**SHORT PROBLEM:** Could you render every line of the entries below as a Markdown table with a "Row" column for the row number and a "Line" column for the line itself? Leave out blank lines and the pictures.

**DATA ENTRIES:**
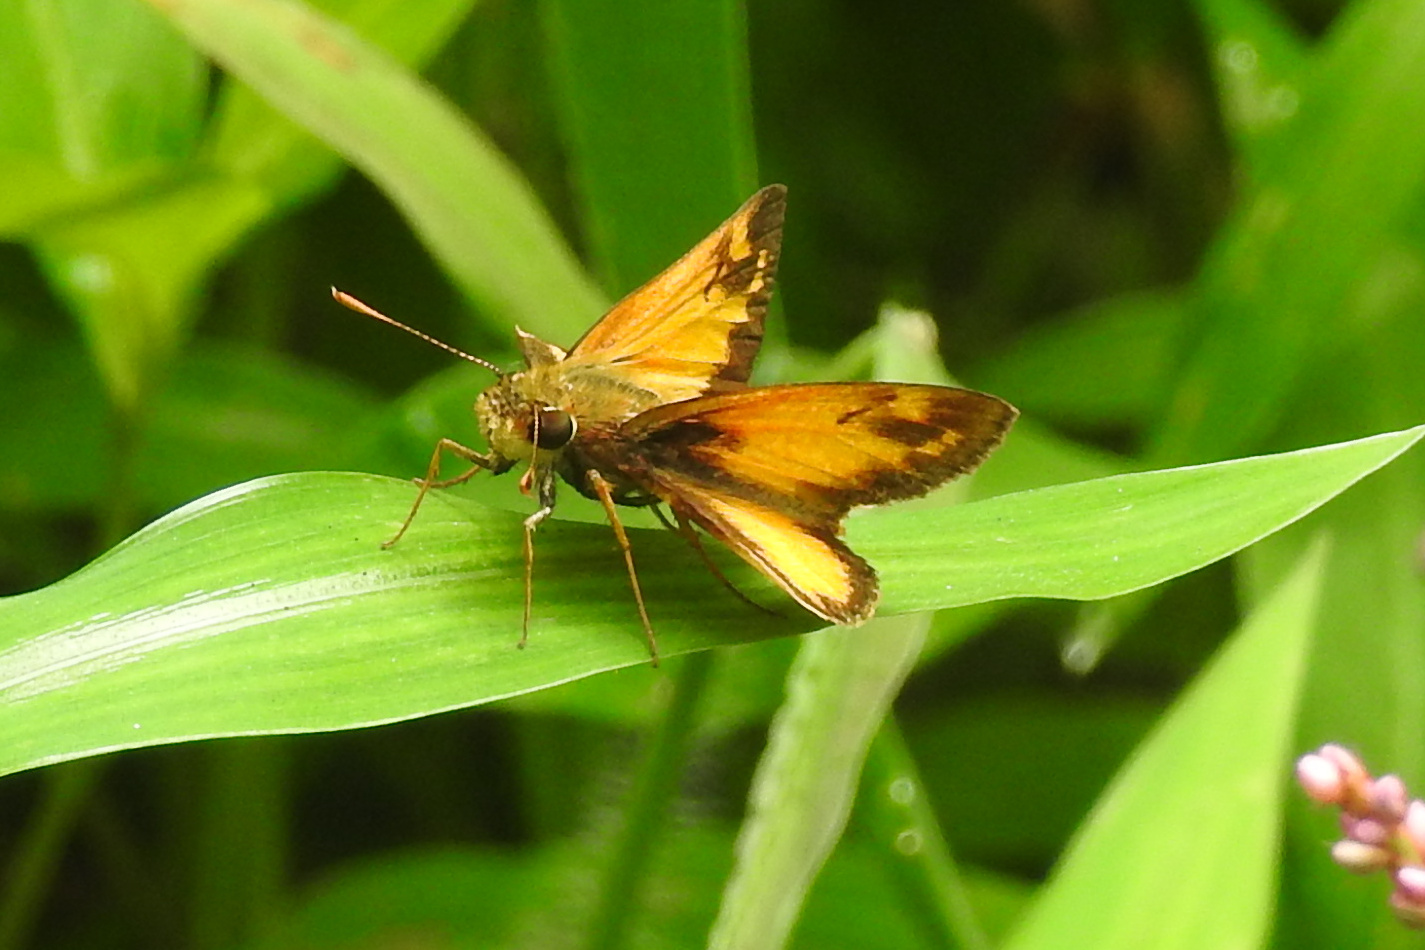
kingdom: Animalia
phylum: Arthropoda
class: Insecta
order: Lepidoptera
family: Hesperiidae
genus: Lon
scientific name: Lon zabulon
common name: Zabulon skipper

**CORRECT RESPONSE:**
| Row | Line |
|---|---|
| 1 | kingdom: Animalia |
| 2 | phylum: Arthropoda |
| 3 | class: Insecta |
| 4 | order: Lepidoptera |
| 5 | family: Hesperiidae |
| 6 | genus: Lon |
| 7 | scientific name: Lon zabulon |
| 8 | common name: Zabulon skipper |